How game studios will use all these new features—from previously known ones like the SSD and ray-tracing acceleration to newer ones like the controller and real-time UI—is still a matter of some speculation. While a number of studios already had their PS5 devkits, the controller prototypes began rolling out much more recently, and no one is ready to name specific titles they’re developing for the PS5. “We’re working on a big one right now,” says Marco Thrush, president of Bluepoint Games, which most recently worked on last year’s PS4 remake of Shadow of the Colossus. “I’ll let you figure out the rest.”
That doesn’t mean they’re not exploring. “The SSD has me really excited,” Thrush says. “You don’t need to do gameplay hacks anymore to artificially slow players down—lock them behind doors, anything like that. Back in the cartridge days, games used to load instantly; we’re kind of going back to what consoles used to be.”
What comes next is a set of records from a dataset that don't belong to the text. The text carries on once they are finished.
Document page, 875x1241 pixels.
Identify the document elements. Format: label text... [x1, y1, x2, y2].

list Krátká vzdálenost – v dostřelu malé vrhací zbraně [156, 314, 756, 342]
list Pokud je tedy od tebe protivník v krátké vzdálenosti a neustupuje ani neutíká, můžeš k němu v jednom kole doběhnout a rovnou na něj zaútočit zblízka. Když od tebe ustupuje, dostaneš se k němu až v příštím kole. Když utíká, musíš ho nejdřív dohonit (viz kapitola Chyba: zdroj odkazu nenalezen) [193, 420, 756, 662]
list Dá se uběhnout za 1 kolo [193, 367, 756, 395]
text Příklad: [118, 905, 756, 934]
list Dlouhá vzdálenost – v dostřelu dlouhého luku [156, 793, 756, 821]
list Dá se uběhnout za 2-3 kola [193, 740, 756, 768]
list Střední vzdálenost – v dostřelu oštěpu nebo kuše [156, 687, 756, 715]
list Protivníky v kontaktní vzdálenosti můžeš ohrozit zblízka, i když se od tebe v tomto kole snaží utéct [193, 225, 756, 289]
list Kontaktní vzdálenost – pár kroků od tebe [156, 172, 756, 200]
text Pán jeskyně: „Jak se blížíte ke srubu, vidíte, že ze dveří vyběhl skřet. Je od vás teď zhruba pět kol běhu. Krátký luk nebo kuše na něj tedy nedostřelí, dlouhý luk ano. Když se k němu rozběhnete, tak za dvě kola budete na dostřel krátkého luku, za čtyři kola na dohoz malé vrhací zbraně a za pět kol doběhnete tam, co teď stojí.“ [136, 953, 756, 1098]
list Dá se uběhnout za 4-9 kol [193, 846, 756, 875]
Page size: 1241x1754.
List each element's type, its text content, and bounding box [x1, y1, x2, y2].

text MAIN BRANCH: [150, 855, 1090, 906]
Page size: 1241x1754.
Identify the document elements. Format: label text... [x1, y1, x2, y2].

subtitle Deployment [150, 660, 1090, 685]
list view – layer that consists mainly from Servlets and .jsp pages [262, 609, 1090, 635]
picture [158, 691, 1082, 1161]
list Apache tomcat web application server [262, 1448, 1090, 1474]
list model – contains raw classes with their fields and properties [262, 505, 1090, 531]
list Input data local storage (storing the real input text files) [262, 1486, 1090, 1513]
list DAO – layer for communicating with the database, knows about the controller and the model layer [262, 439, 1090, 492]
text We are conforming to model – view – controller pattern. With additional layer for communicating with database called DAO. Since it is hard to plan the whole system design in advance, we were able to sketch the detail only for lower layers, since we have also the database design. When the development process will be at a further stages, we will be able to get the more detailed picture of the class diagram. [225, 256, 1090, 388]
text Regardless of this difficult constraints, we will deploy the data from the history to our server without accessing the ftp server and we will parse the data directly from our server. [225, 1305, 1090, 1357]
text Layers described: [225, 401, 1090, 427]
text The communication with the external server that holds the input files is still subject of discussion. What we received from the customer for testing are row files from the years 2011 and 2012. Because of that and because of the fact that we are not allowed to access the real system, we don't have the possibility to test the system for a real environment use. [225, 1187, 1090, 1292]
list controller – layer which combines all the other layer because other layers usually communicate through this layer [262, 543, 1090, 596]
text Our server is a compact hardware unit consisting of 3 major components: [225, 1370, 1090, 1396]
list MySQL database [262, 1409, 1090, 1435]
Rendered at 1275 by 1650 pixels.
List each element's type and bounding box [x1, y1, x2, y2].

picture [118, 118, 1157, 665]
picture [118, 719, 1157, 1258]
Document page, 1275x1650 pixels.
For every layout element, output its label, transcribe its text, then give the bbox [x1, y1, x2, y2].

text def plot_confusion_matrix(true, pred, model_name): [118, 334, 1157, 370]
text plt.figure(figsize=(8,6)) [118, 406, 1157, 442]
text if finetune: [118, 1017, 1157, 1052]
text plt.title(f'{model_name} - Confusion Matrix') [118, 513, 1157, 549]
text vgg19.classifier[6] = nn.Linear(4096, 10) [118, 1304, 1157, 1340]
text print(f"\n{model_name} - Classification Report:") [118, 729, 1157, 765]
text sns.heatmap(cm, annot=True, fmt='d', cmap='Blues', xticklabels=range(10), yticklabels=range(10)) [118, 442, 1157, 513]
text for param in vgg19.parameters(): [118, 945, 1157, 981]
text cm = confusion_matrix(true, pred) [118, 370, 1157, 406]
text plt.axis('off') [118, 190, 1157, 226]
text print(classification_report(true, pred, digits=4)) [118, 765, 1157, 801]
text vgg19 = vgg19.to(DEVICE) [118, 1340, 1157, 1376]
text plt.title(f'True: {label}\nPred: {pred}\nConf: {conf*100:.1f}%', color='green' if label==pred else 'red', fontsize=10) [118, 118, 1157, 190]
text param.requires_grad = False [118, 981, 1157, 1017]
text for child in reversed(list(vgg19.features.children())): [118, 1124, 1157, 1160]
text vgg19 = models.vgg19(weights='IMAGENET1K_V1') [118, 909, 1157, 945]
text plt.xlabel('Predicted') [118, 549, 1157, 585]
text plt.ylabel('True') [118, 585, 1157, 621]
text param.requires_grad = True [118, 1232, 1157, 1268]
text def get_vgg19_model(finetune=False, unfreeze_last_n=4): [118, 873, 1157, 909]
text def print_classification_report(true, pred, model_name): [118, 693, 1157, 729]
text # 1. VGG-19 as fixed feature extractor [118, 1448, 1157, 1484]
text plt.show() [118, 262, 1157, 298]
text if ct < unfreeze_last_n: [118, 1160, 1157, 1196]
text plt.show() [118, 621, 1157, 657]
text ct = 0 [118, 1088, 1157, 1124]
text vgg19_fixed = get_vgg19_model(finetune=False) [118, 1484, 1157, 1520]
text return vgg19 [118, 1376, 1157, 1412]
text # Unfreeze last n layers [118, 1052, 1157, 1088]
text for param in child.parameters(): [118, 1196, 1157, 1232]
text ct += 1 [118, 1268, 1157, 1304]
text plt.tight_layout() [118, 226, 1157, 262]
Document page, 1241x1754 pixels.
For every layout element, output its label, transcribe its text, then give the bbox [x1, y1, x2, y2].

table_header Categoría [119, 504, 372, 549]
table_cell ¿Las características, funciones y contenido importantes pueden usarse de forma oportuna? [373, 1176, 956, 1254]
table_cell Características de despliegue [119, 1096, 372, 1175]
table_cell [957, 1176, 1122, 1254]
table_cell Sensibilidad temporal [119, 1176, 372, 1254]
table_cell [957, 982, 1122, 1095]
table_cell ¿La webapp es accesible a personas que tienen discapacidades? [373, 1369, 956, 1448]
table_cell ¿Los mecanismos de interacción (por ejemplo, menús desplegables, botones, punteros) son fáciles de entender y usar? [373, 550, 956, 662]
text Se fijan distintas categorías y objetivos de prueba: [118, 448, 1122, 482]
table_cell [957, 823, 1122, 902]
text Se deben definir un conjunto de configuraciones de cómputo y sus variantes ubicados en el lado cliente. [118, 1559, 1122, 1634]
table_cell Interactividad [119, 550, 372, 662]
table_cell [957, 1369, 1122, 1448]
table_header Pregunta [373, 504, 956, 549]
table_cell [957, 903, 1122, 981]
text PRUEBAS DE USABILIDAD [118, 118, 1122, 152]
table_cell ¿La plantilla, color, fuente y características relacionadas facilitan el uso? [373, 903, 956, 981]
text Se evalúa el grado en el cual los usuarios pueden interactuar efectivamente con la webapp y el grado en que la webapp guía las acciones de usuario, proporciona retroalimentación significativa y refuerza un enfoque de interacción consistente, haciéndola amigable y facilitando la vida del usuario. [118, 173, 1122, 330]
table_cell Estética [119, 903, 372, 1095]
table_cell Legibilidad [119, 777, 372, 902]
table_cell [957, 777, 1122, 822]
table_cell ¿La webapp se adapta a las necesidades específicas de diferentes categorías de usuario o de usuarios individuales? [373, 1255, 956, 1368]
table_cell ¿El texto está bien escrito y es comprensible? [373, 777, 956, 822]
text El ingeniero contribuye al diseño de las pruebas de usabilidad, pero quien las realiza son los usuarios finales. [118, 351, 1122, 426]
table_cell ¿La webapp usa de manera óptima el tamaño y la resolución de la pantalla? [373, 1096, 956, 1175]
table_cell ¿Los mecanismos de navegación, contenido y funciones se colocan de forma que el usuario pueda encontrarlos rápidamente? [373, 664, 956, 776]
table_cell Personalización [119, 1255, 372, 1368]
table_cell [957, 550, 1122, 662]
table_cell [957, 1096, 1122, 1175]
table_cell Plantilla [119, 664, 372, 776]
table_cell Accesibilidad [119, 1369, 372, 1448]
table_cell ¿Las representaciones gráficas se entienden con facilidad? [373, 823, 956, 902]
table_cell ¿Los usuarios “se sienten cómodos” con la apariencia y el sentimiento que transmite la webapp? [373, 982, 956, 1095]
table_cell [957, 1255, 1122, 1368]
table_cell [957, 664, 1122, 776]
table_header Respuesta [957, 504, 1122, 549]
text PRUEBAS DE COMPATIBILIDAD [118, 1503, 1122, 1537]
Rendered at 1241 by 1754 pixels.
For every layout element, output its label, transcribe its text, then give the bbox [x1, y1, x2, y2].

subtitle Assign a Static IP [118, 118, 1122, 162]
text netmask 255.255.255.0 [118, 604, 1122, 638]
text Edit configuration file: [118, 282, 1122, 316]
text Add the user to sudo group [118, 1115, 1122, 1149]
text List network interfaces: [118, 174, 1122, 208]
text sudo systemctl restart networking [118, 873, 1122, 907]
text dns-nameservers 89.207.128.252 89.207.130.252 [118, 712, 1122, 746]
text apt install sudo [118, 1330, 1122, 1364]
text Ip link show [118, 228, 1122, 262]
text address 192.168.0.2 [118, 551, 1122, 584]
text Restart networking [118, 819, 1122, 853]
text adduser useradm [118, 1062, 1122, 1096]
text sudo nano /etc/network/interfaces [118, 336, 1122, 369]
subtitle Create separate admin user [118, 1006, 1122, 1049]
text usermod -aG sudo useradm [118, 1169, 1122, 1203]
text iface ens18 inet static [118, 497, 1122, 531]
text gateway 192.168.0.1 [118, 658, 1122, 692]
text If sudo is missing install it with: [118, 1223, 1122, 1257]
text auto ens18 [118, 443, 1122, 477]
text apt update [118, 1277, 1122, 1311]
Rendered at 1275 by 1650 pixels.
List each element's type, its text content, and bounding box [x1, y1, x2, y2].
“I could be really specific and talk about experimenting with ambient occlusion techniques, or the examination of ray-traced shadows,” says Laura Miele, chief studio officer for EA. “More generally, we’re seeing the GPU be able to power machine learning for all sorts of really interesting advancements in the gameplay and other tools.” Above all, Miele adds, it’s the speed of everything that will define the next crop of consoles. “We’re stepping into the generation of immediacy. In mobile games, we expect a game to download in moments and to be just a few taps from jumping right in. Now we’re able to tackle that in a big way.”
That sort of tackle gets a lot easier, Jim Ryan knows, when a burden has been lifted from your shoulders. So say hello to the PlayStation 5, officially. Maybe one of these days we’ll all learn what the thing actually looks like.